Pan and Horrocks also find it confusing that "although rdfs:Class is the rdf:type of Animal, both Animal and rdfs:Class are rdfs:SubClassOf rdfs:Resource, where rdfs:Class is a modeling primitive and Animal is a custom ontology class".  In [NeSc2009] it is argued that the metamodeling approaches of materialization [PiZi1994], performance types and potency-based deep instantiation [AtKu2003] were developed for different purposes and complement each other. From our point of view, the most important summary of the authors‘ comparison is the following: The materialization pattern is not suitable for adding additional levels to certain sub-hierarchies and does not provide special support for relationships. Also they argue that the powertype approach does not completely avoid fragmentation and redundancy.
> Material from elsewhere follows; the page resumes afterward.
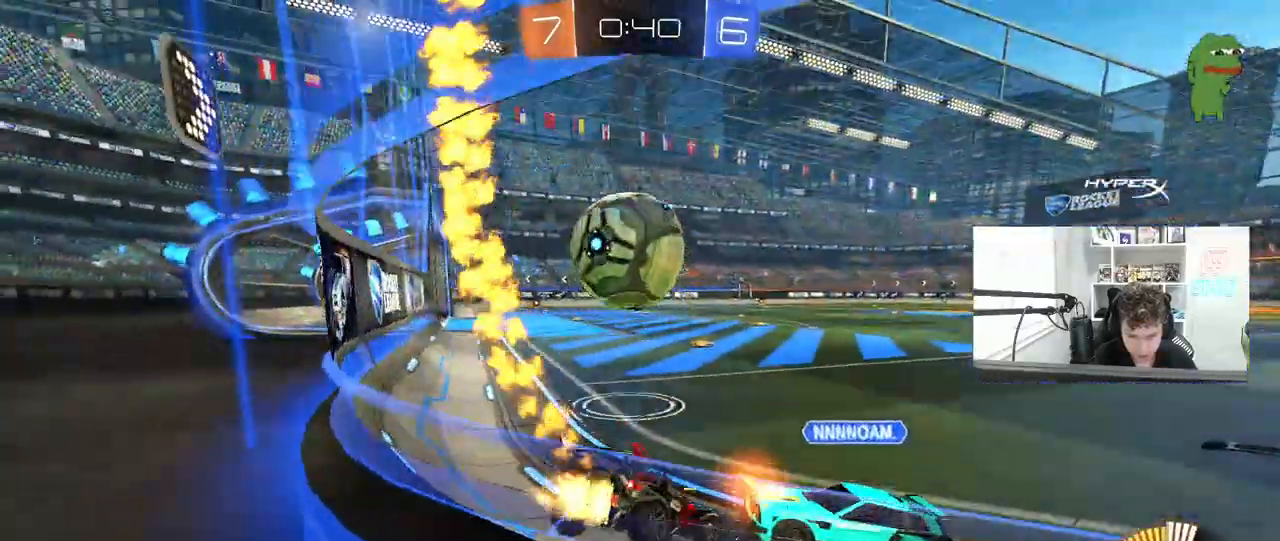
{"keys": [], "mouse": [], "events": [[67, "a", "down"], [67, "d", "up"], [250, "a", "up"], [250, "d", "down"], [300, "d", "up"], [300, "w", "up"], [350, "mouse_left", "up"]]}
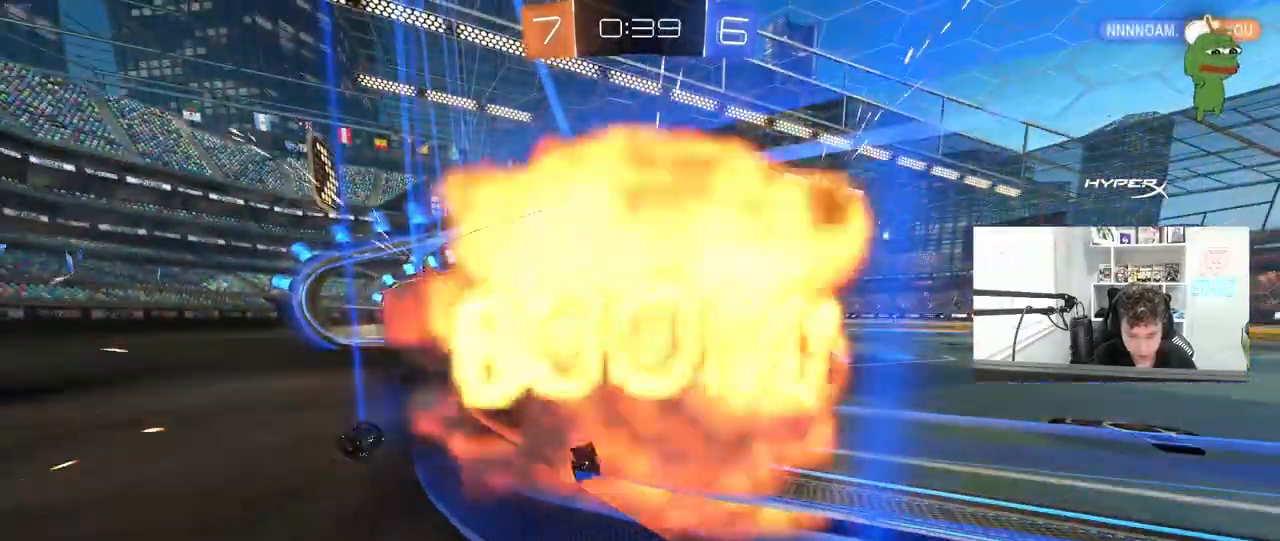
{"keys": [], "mouse": [], "mouse_move": "still", "events": []}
And for power-based deep instantiation, they argue that it makes it more difficult to model non-uniform sub-hierarchies and that the approach cannot avoid several unconnected model elements at different classification levels with respect to fragmentation.

Resources

In our approach, ^Resource is the most abstract meta-modeling unit. All other classes and OPs are direct or indirect subclasses of ^Resource.

Powertypes (PT), Materialization Pattern (MP) and Regularity Attributes (RA):

In[BrAl2016b] the term Regularity Attribute RA was coined for those properties which are discussed in class data properties (CDP) .

In the field of MLM, various authors ([BrAl2016b], [CaAl2011], [GuAl2015], [NeSc2009], [Odel1994], [PiZi1994]) discuss modeling pairs of classes where a class is associated with a corresponding type class. Given a class c like Car, Phone or Bear, then the pt = PT(c) holds the type and kind information about c, e.g.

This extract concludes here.